--- START ---

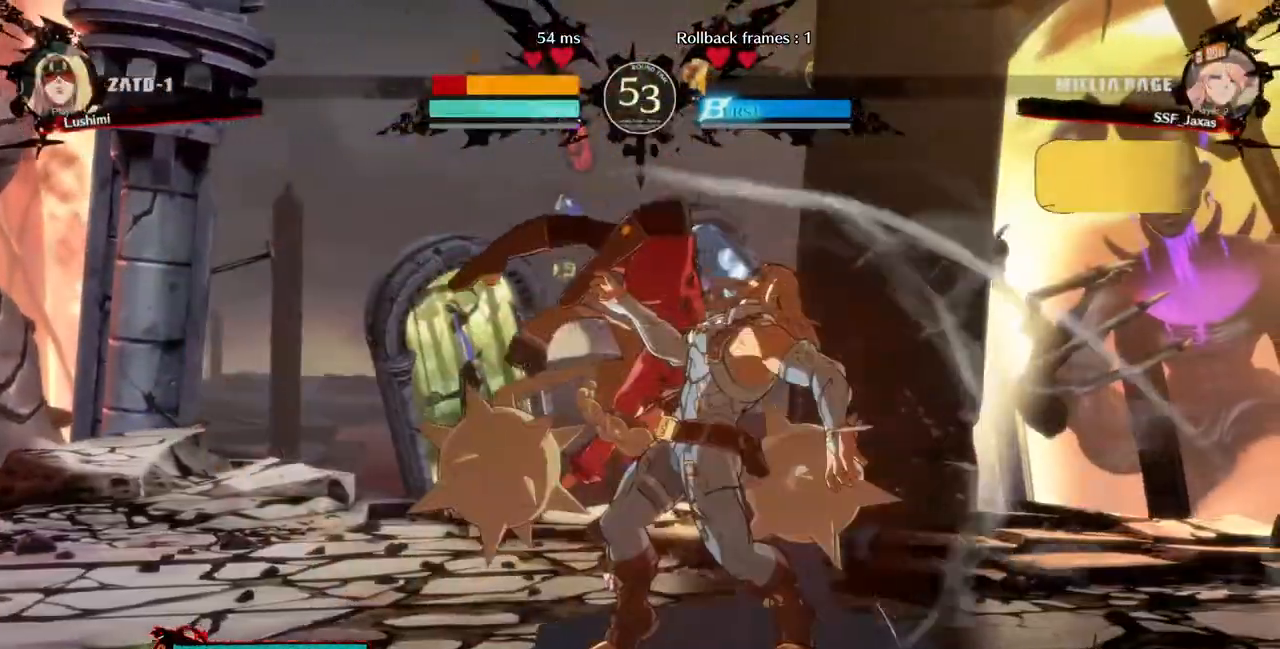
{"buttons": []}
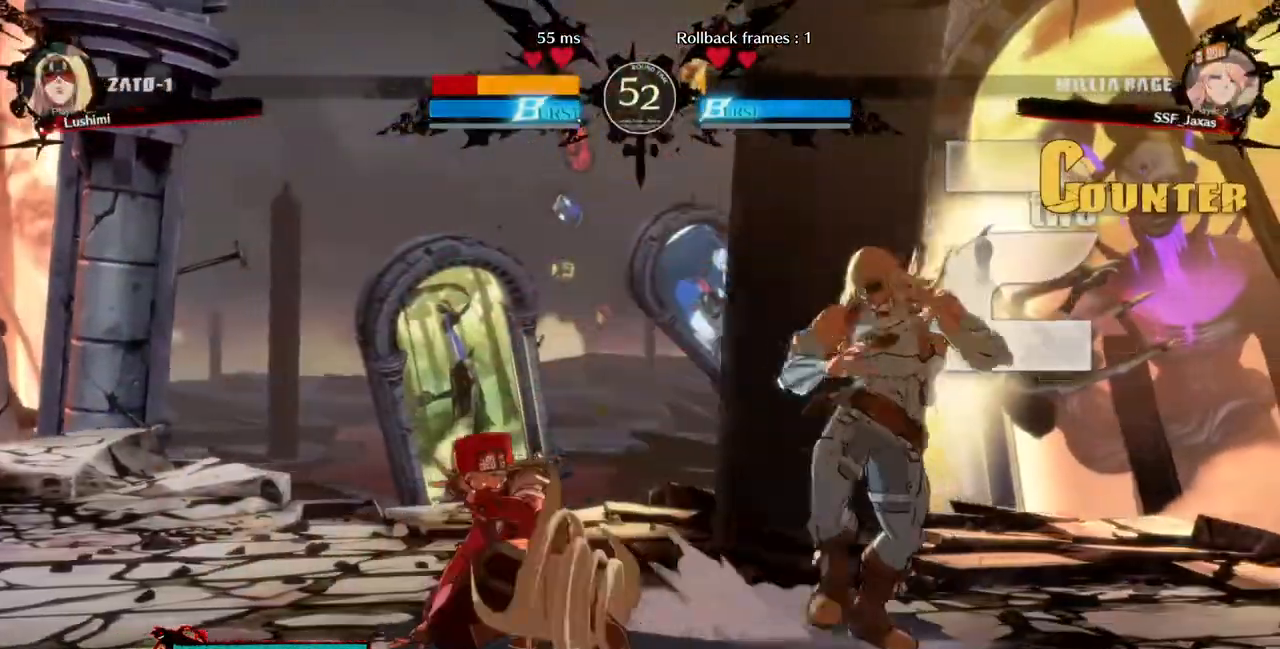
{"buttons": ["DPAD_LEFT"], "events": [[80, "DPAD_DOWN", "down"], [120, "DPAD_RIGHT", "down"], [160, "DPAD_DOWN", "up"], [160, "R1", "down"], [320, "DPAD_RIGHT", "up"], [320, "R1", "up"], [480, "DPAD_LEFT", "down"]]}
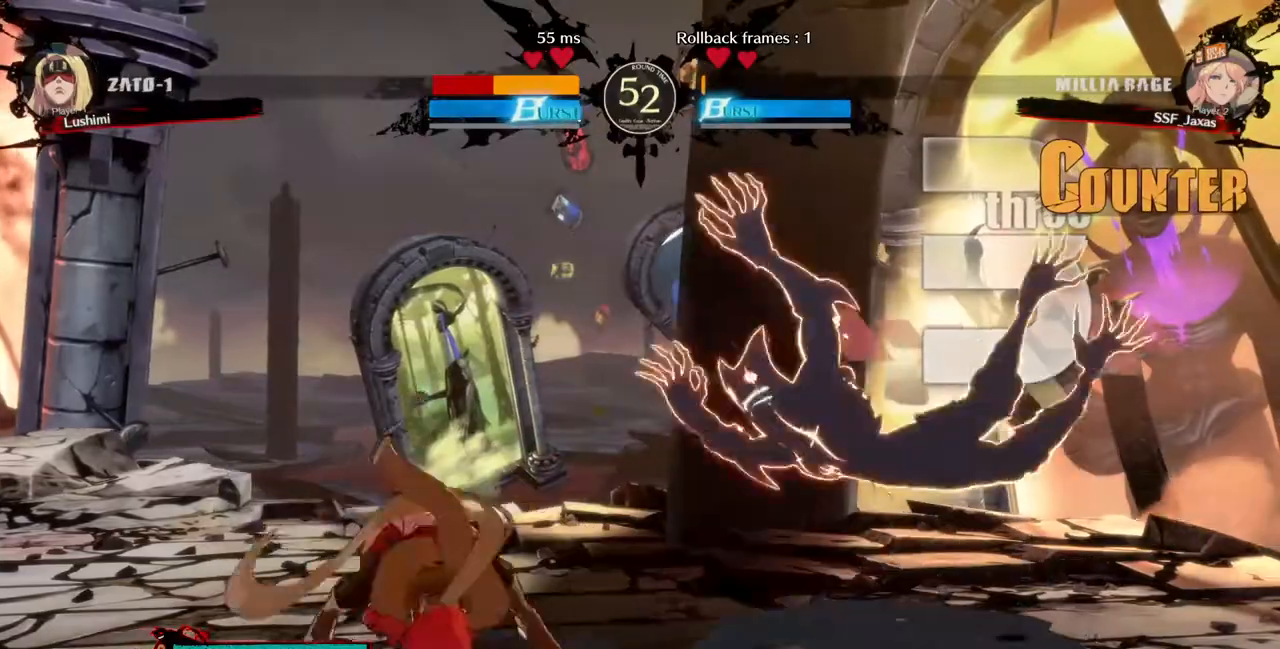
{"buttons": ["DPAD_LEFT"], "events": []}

--- END ---

Each line that mentions the string "events" must be copied from the listing.

• **PROBLEM SOLUTION**:
{"buttons": ["DPAD_LEFT"], "events": [[80, "DPAD_DOWN", "down"], [120, "DPAD_RIGHT", "down"], [160, "DPAD_DOWN", "up"], [160, "R1", "down"], [320, "DPAD_RIGHT", "up"], [320, "R1", "up"], [480, "DPAD_LEFT", "down"]]}
{"buttons": ["DPAD_LEFT"], "events": []}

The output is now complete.